US markets fall, Aug. 31-Sept. 4

A mining truck at the Oyu Tolgoi project, 550 km due south of Ulaanbaatar, Mongolia. Credit: Turquoise Hill Resources.

The Dow Jones Industrial Average fell 1.82% to 28,133.21 and the S&P 500 dropped 2.31% to 3,426.96 during the Aug. 31-Sept. 4 trading week. Spot gold lost 1.50%, or US$29.50 per oz., and finished the week at US$1,934.80 per ounce.

Sibanye-Stillwater climbed US78¢ to US$13.19. The company reported that higher precious metal prices during the first half of 2020 underpinned its adjusted earnings before interest, taxes, depreciation and amortization (EBITDA) of US$990 million during the six months ended June 30, 718% higher than in the same period in 2019. The company reported normalized earnings of US$531 million and free cash flow of US$655 million.
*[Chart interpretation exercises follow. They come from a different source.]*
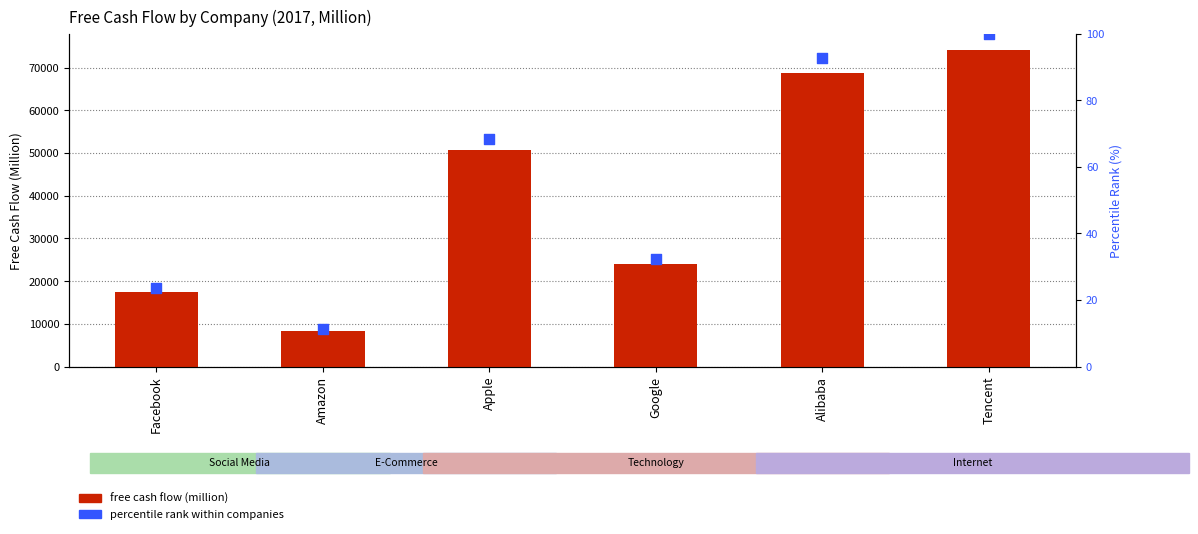

Which series contains the highest Y value?

free cash flow (million)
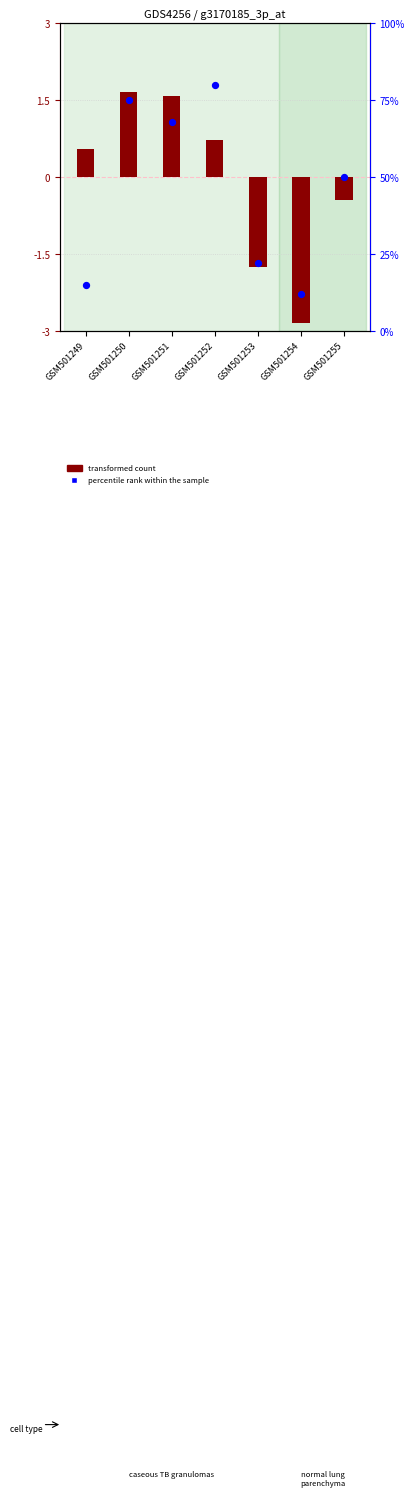

Which series reaches the maximum Y coordinate?

percentile rank within the sample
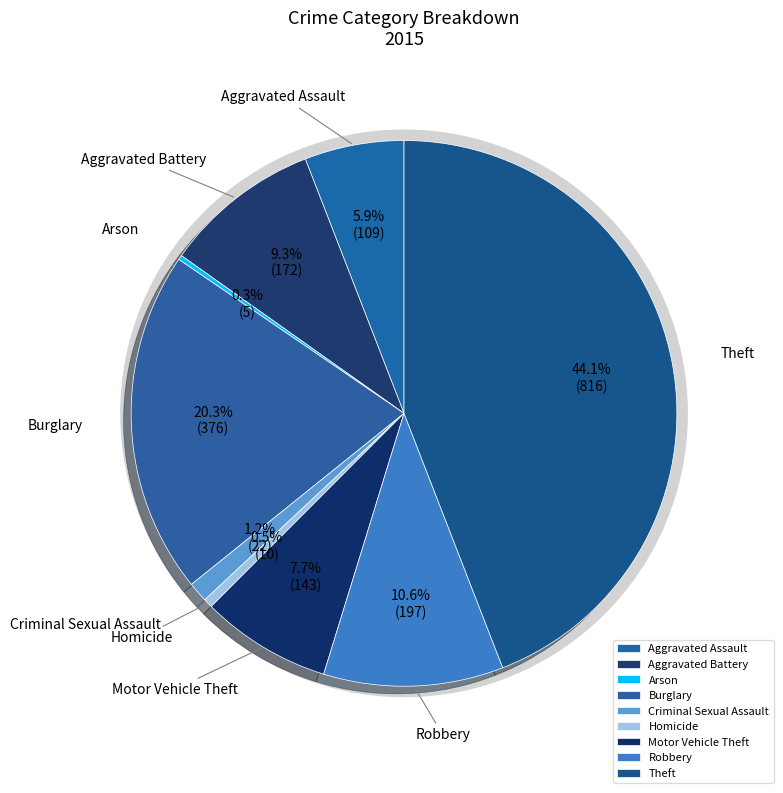

What is the largest slice in the pie chart?

Theft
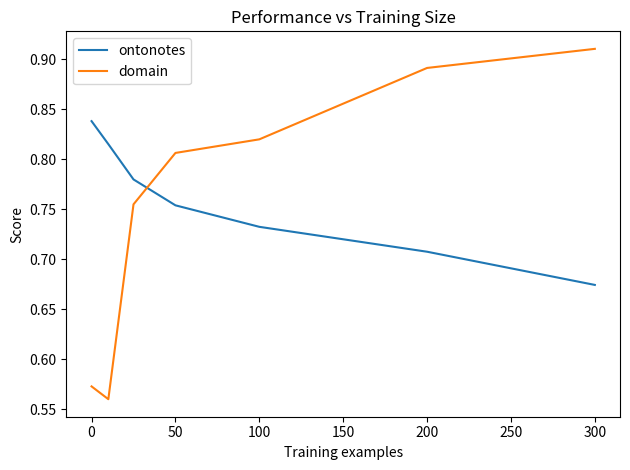

How many series are shown in this chart?

2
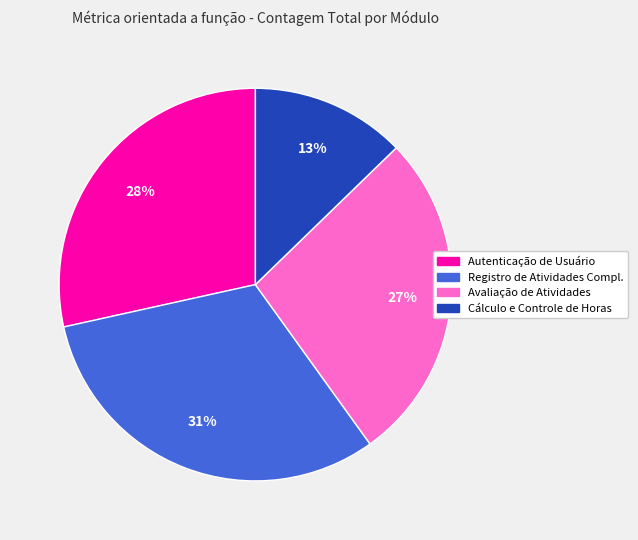

To the nearest percent, what is the average slice percentage?

25%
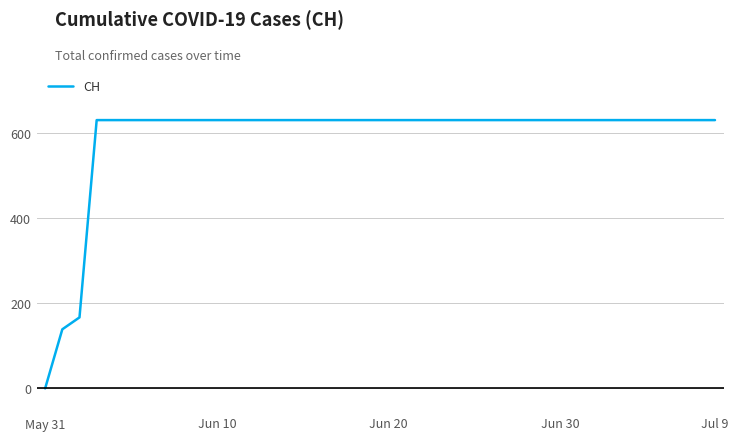

How many positive values are there?

39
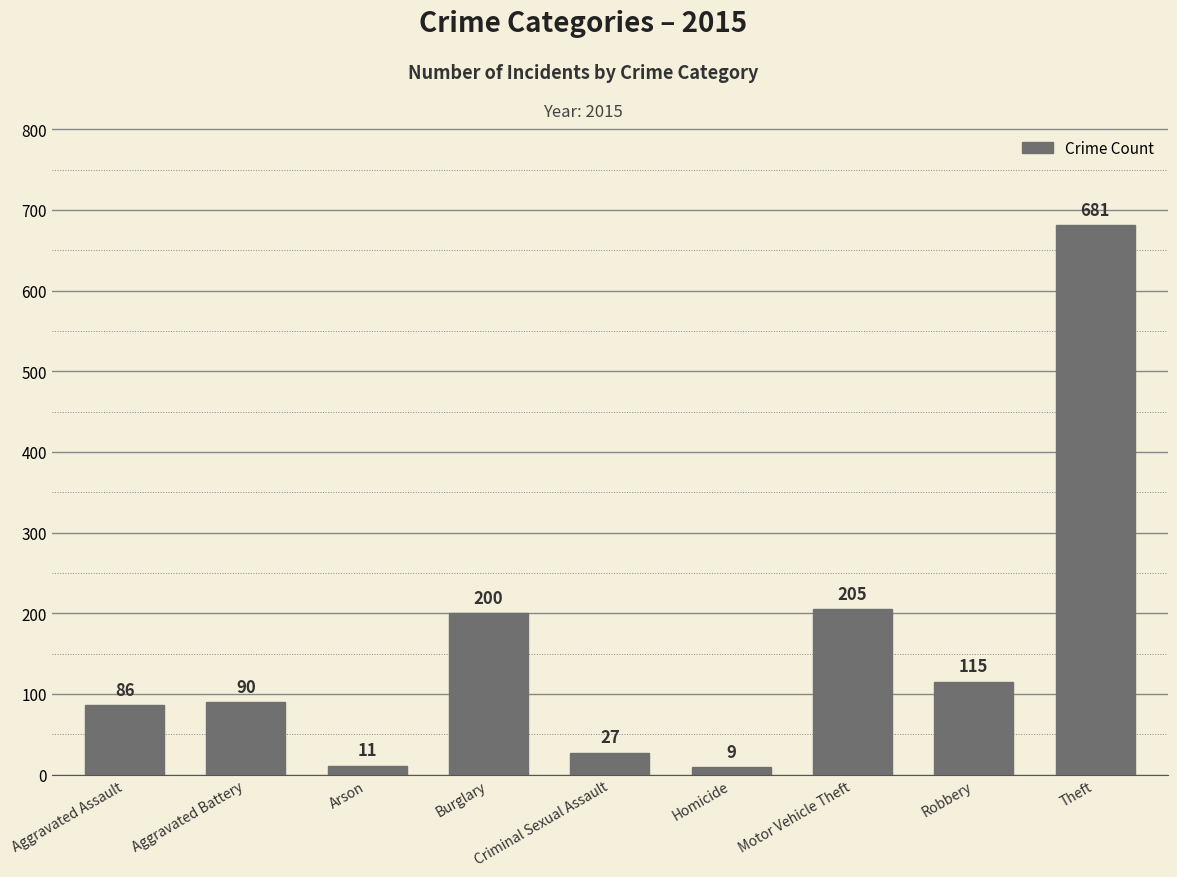

Rank the categories by value from highest to lowest.

Theft, Motor Vehicle Theft, Burglary, Robbery, Aggravated Battery, Aggravated Assault, Criminal Sexual Assault, Arson, Homicide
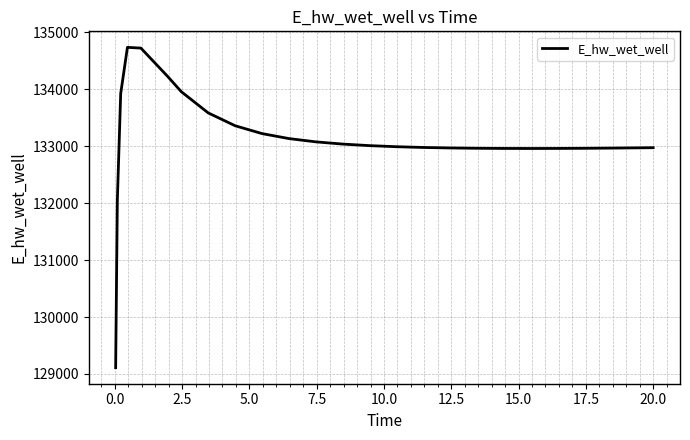

How many values are below 132990?

12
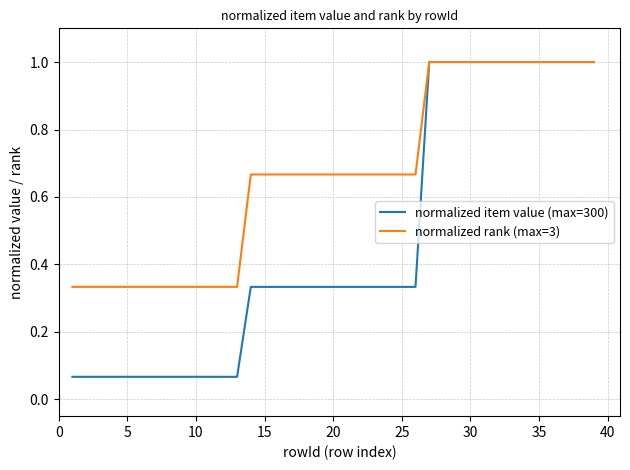

Which series has the largest range (max minus min)?

normalized item value (max=300)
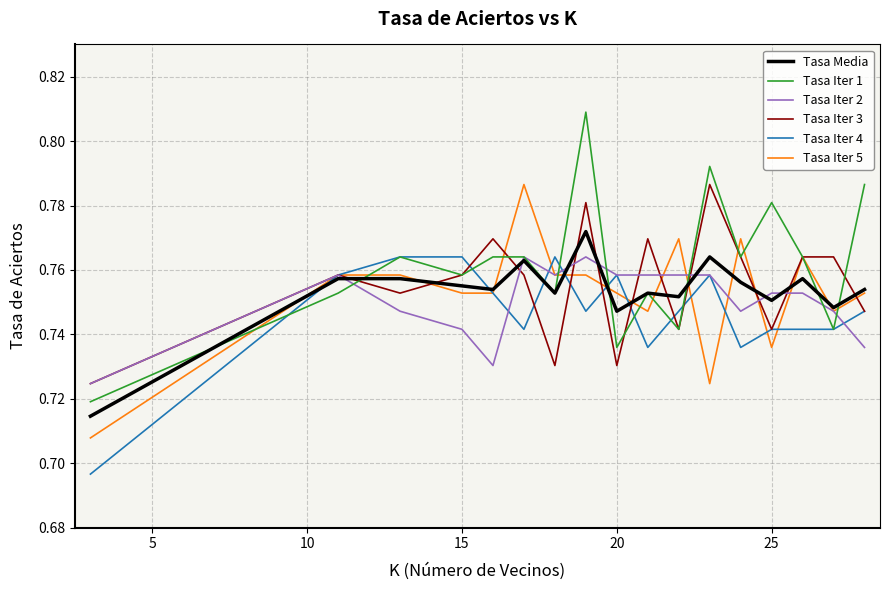

Which series has the widest spread of values?

Tasa Iter 1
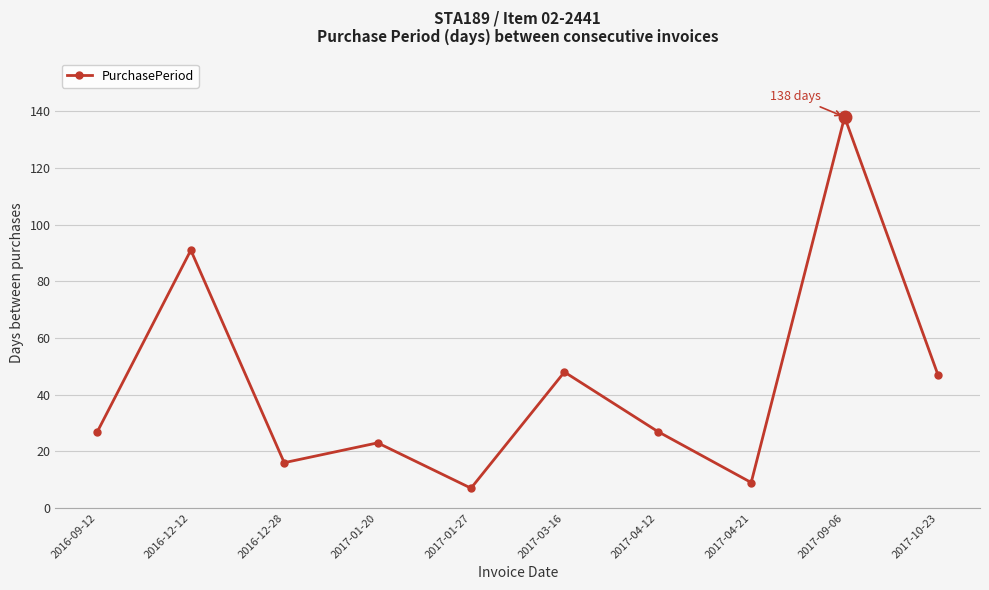

Is it true that the value at 2017-03-16 is 72?

False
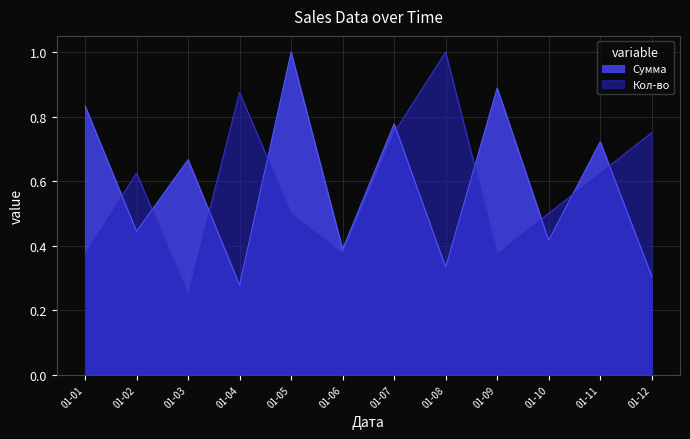

Is the value of Сумма at 01-06 greater than the value of Кол-во at 01-05?

No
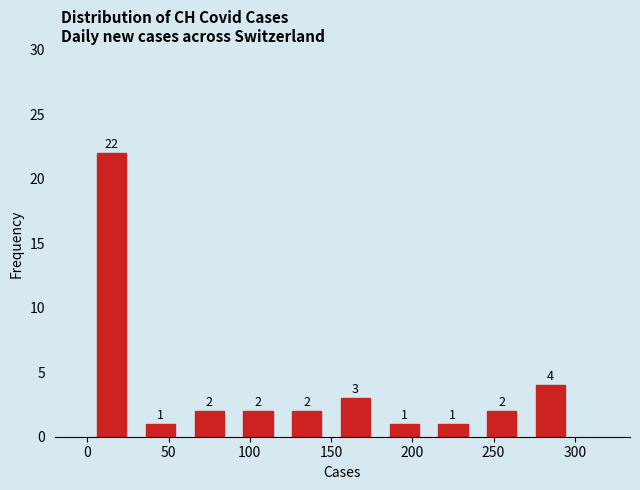

Reading left to right, transcribe this chart: for each bar, give the range it covers on the x-axis and its height.

0 to 30: 22
30 to 60: 1
60 to 90: 2
90 to 120: 2
120 to 150: 2
150 to 180: 3
180 to 210: 1
210 to 240: 1
240 to 270: 2
270 to 300: 4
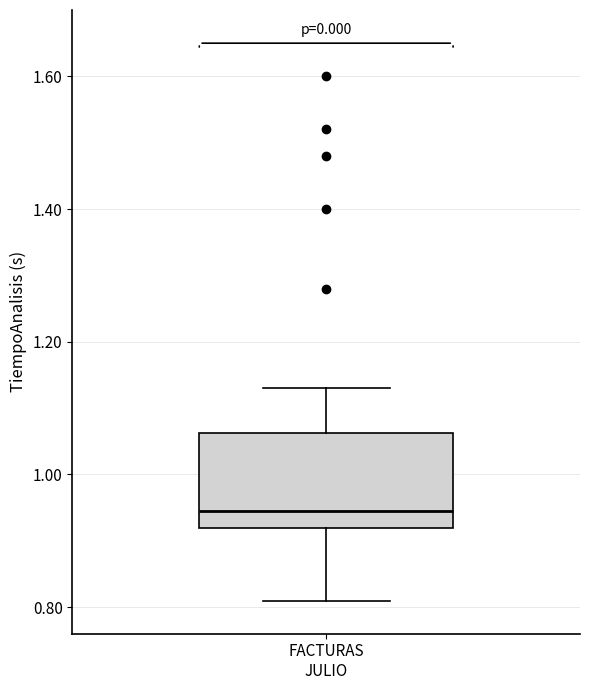

Transcribe this box plot: give where the median line is, the range the box spans, and where the two whiskers end, as read against the y-axis. The values are not printed on the chart, so give them approximately, as read against the axis.

median 0.94, box 0.92 to 1.06, whiskers 0.82 to 1.14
Freeport McMoRan’s shares rose US37¢ to US$16.02. The company announced that its president, chief executive and vice chairman of the board, Richard C. Adkerson, had been elected chair to the International Council on Mining and Metals. “This is an especially important time as the industry responds to the unprecedented Covid-19 health crisis and the growing focus on environmental, social and governance (ESG) performance by stakeholders in the global metals and mining industry,” Adkerson said. “I look forward to working collaboratively with ICMM members to advance important initiatives reflective of our collective commitment to high-performance standards, stakeholder engagement and continuous improvement.”

Turquoise Hill Resources rose US14¢ to US$1.14. The company increased its gold production outlook for 2021 to a range of 500,000-550,000 oz., up from its earlier forecast of 450,000-500,000 ounces. The improved outlook was the result of initiatives implemented at its Oyu Tolgoi mine in Mongolia, Turquoise Hill said, which have brought higher-grade gold-bearing ore from the South West pit forward into 2020 and 2021.

Shares of Vale gained US8¢ to US$11.38 and were the most heavily traded of the week. The Brazilian miner reported that it had completed its first sale of iron ore (176,000 tons) using blockchain technology with Nanjing Iron & Steel. The company described the blockhain sale as “an important milestone towards the digitalization of the sales and trade process, bringing innovation to the traditional paper-intensive trade transactions and offering a better service to the clients as well as predictability in the steel value chain.”

Wheaton Precious Metals announced that president and chief executive Randy Smallwood had been appointed as the new chair of the World Gold Council. In August, the company reported record revenue and sales in the first half of the year, despite temporary shutdowns due to Covid-19. Sales volumes remained strong, with a record 322,000 oz. gold-equivalent sold in the first six months of the year. The company’s assets generated over US$500 million in revenue and nearly US$330 million in operating cash flow. Wheaton’s shares fell US$1.40 to US$51.64.